* _REQUIRED WORK_
Include the line with "term): Mucoepidermoid carcinoma" and every line before it in the entries below, echoed exactly, but not the pictures.
-- INPUT DATA follows --
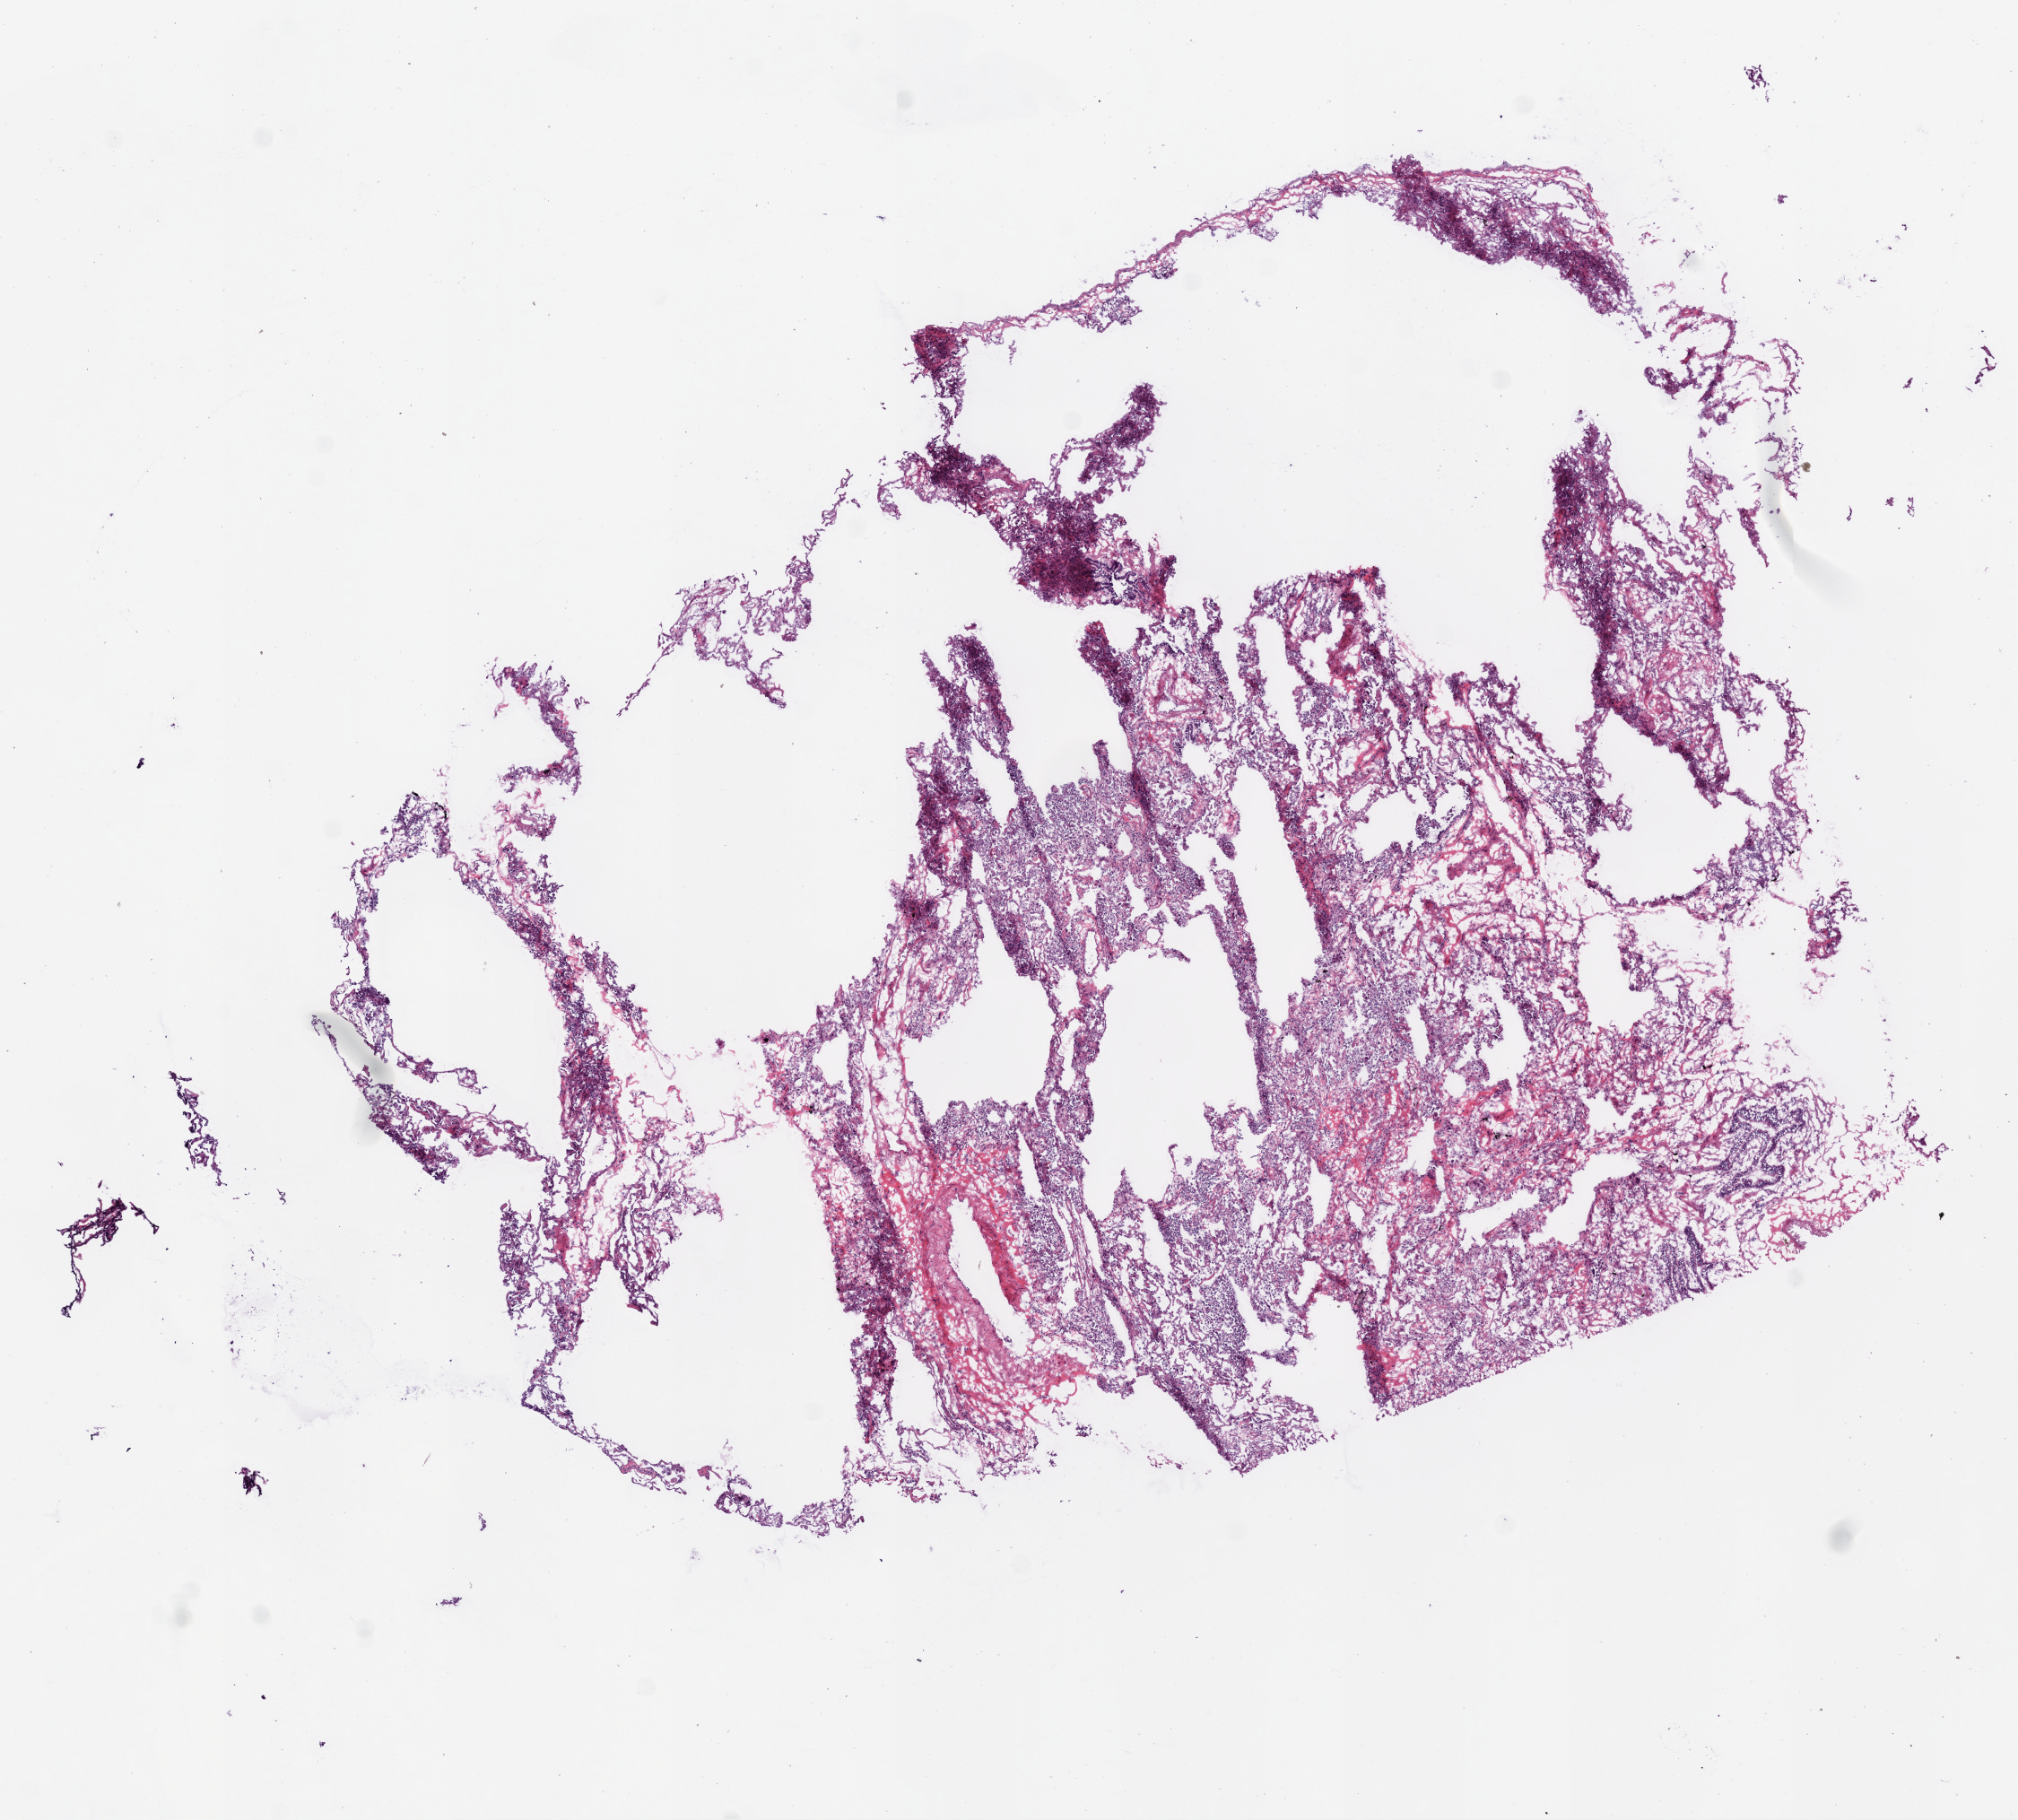
H&E-stained whole-slide image — a low-resolution overview of the entire scanned area, about 9.0 x 8.1 mm (acquisition: 20x scan), frozen section from the bottom of the tissue portion, solid tissue normal (non-tumour tissue) sample from the lung. Male patient; age at initial diagnosis 73 years.
* this section: solid tissue normal sample (biorepository sample class)
* patient diagnosis: Squamous cell carcinoma, NOS (lower lobe, lung)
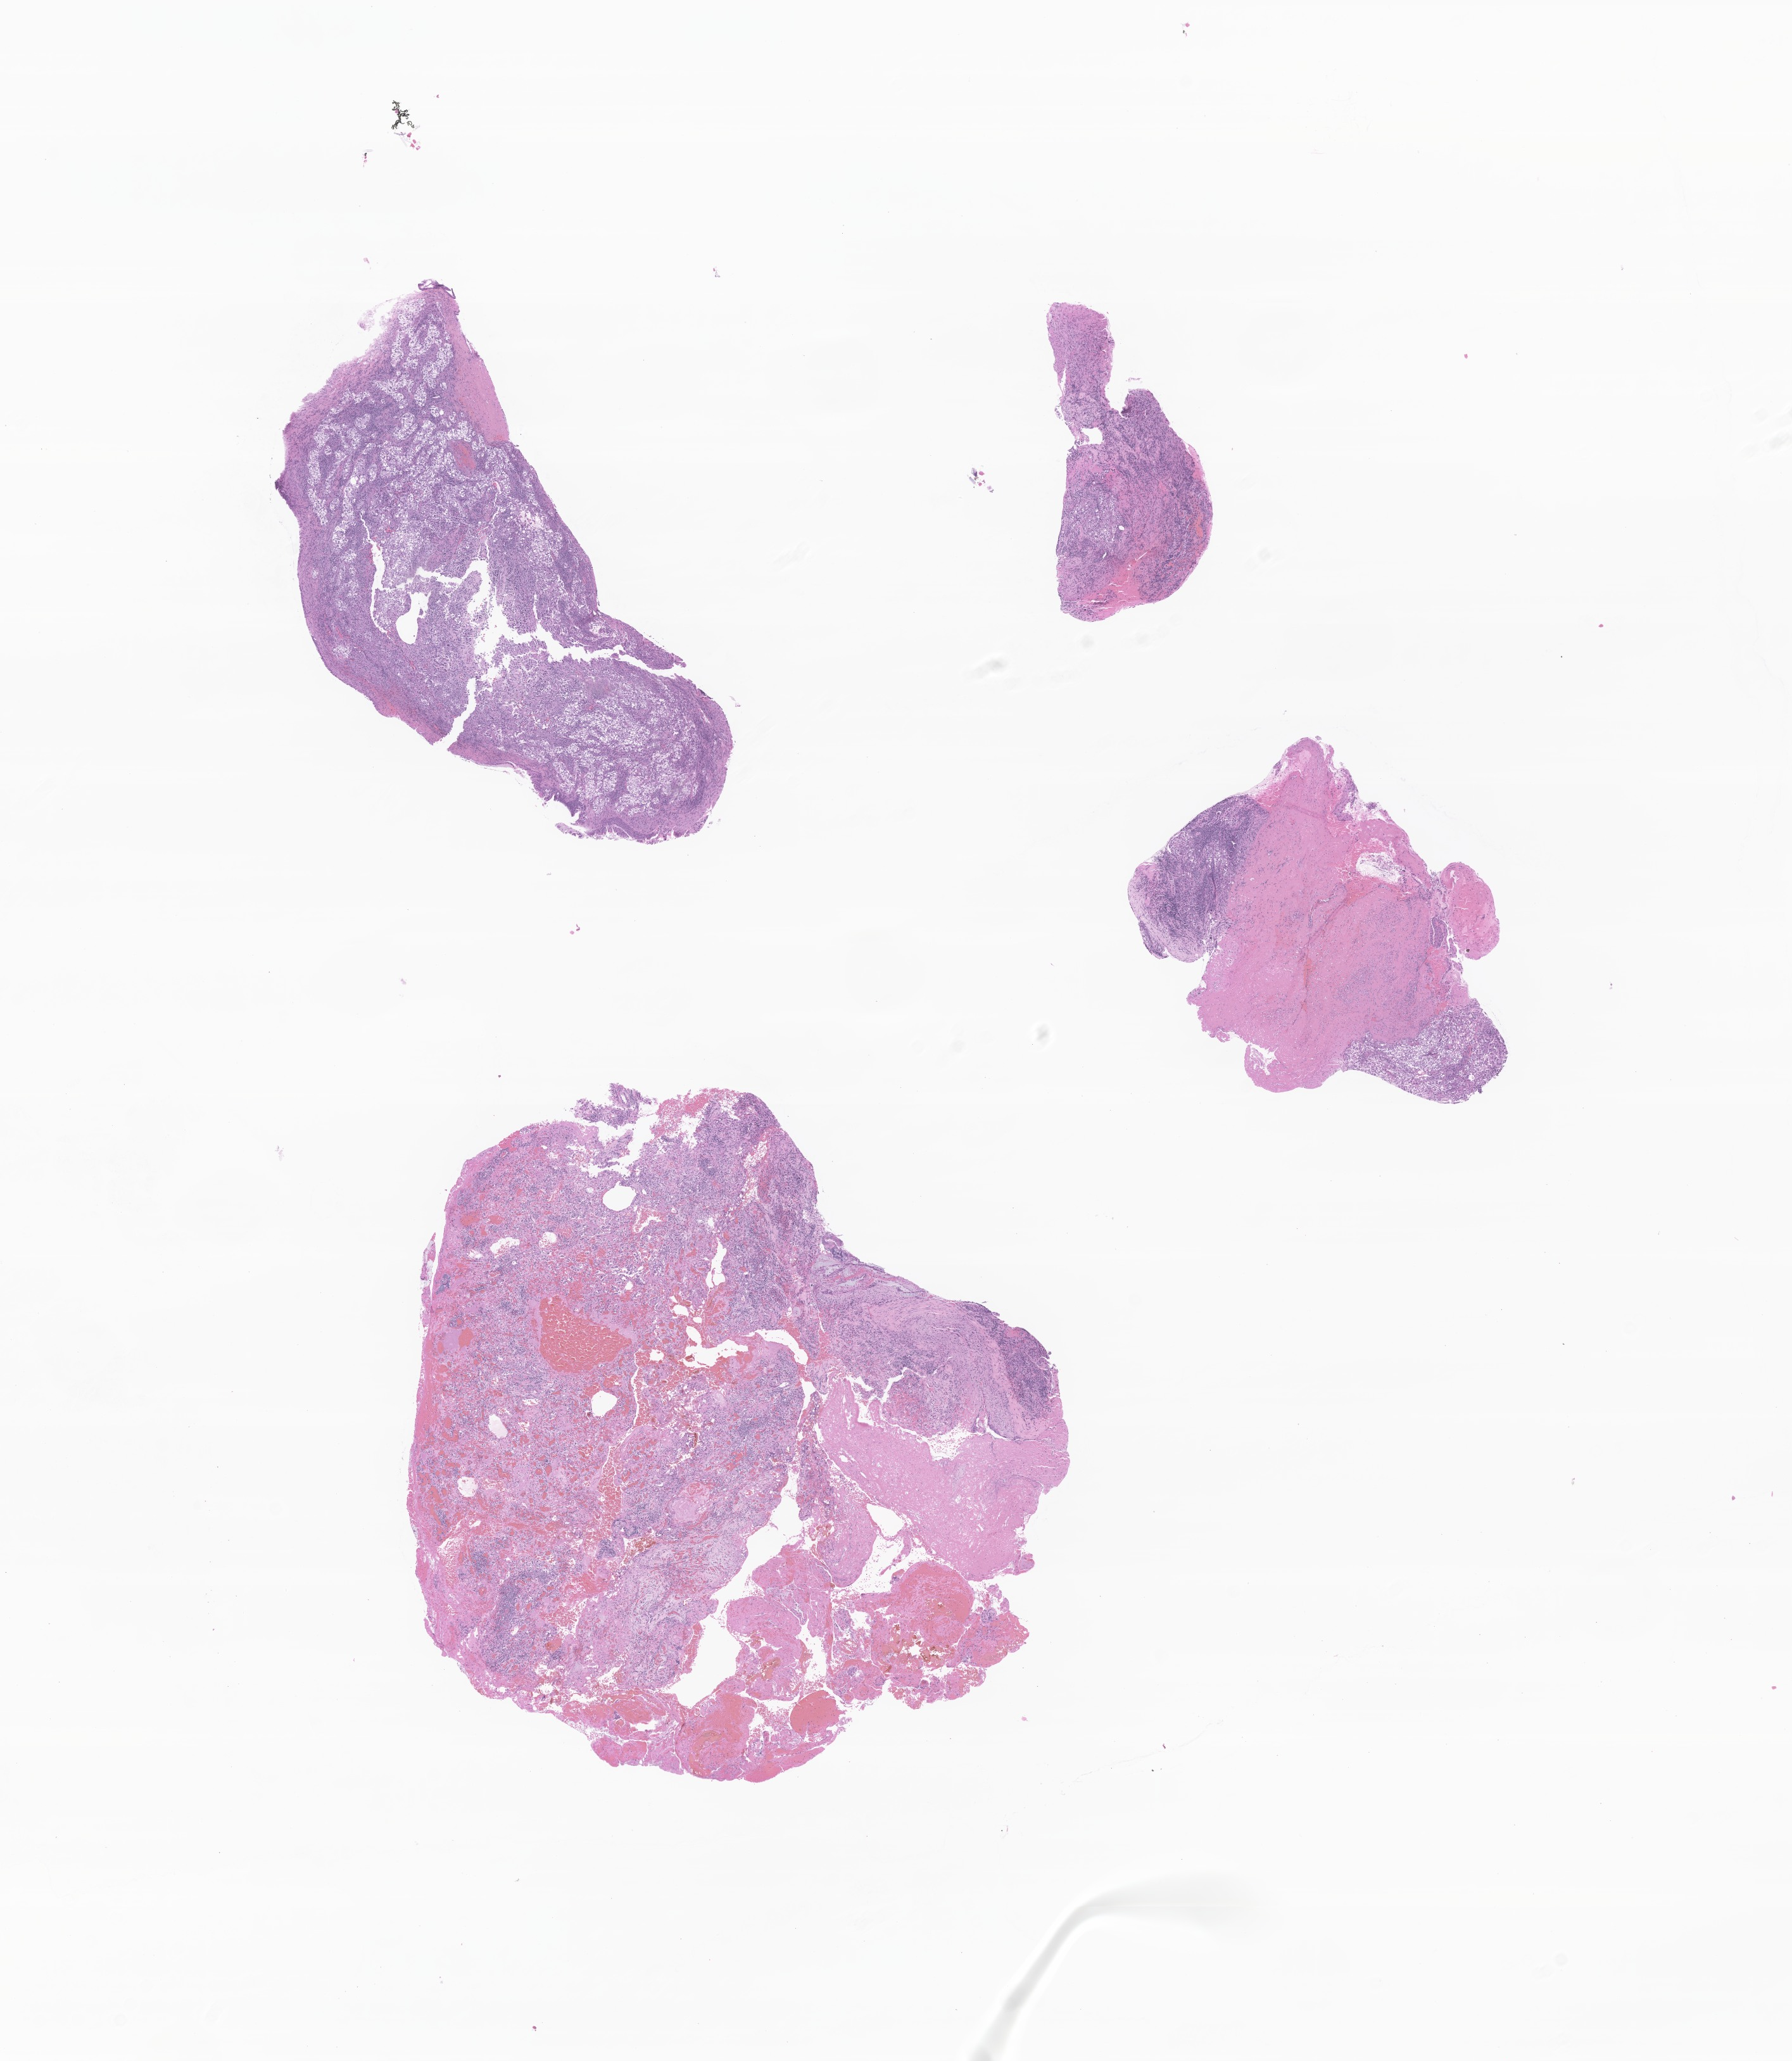
Whole-slide image, hematoxylin and eosin (H&E) stain of tumor tissue from the main bronchus, a low-resolution overview of the entire scanned area, about 11.9 x 13.7 mm, formalin-fixed paraffin-embedded section. Patient: female, age 162 months (13 years 6 months).
• diagnosis (ICD-O-3 morphology term): Mucoepidermoid carcinoma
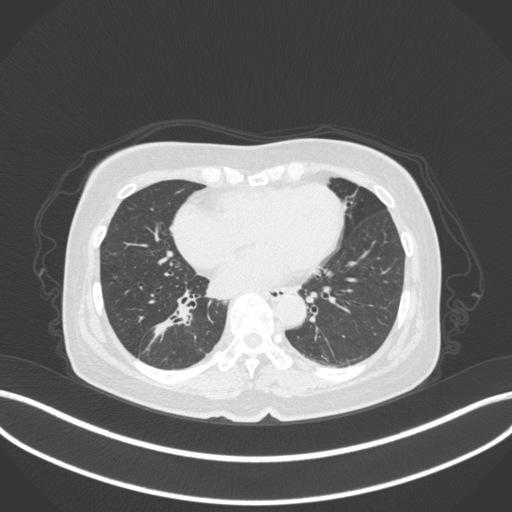
Chest CT, one axial slice. Slice 161 of 429 in the series (ordered by position). Lung window (W 1500 / L -600 HU). 1 mm slice thickness. 512 × 512 image matrix. Patient: female, 67 years. From the clinical record (not read from this slice): clinical TNM (as recorded): T1c N1 M0; histopathological grade: G2-3.
Outlined on this slice (bounding box drawn by a radiologist):
- lung tumour (recorded histology: adenocarcinoma): bounding box <149,308,178,337> (left, top, right, bottom; pixels)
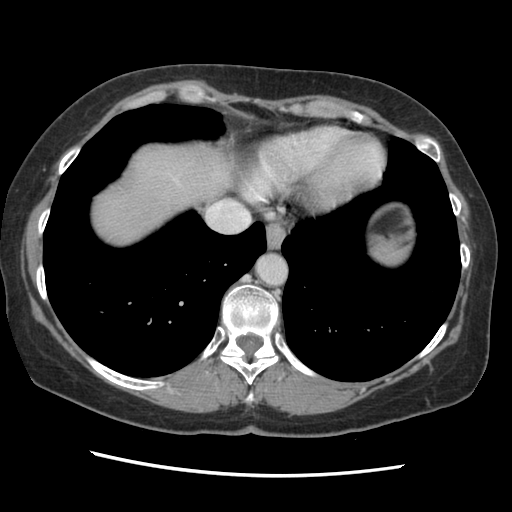
Contrast-enhanced abdominal CT, one axial slice; position 124 of 141 along the scan axis; soft-tissue window (W 400 / L 40 HU); 512 × 512 image matrix, field of view 330 × 330 mm. From the clinical record (not read from this slice): patient: male, age 63 years at operation; diagnosis: colorectal cancer liver metastases, imaged before liver resection; multiple liver metastases: no; largest metastasis: 2.4 cm; disease in both lobes: no.
Outlined on this slice (manually delineated by an expert):
- liver: bounding box (x1, y1, x2, y2) in pixels: (90, 143, 232, 246)
- planned liver remnant (the part of the liver to remain after resection): (90, 143, 232, 246)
-- INPUT DATA concluded --
* _EXERCISE RESULT_
H&E-stained whole-slide image — a low-resolution overview of the entire scanned area, about 9.0 x 8.1 mm (acquisition: 20x scan), frozen section from the bottom of the tissue portion, solid tissue normal (non-tumour tissue) sample from the lung. Male patient; age at initial diagnosis 73 years.
* this section: solid tissue normal sample (biorepository sample class)
* patient diagnosis: Squamous cell carcinoma, NOS (lower lobe, lung)
Whole-slide image, hematoxylin and eosin (H&E) stain of tumor tissue from the main bronchus, a low-resolution overview of the entire scanned area, about 11.9 x 13.7 mm, formalin-fixed paraffin-embedded section. Patient: female, age 162 months (13 years 6 months).
• diagnosis (ICD-O-3 morphology term): Mucoepidermoid carcinoma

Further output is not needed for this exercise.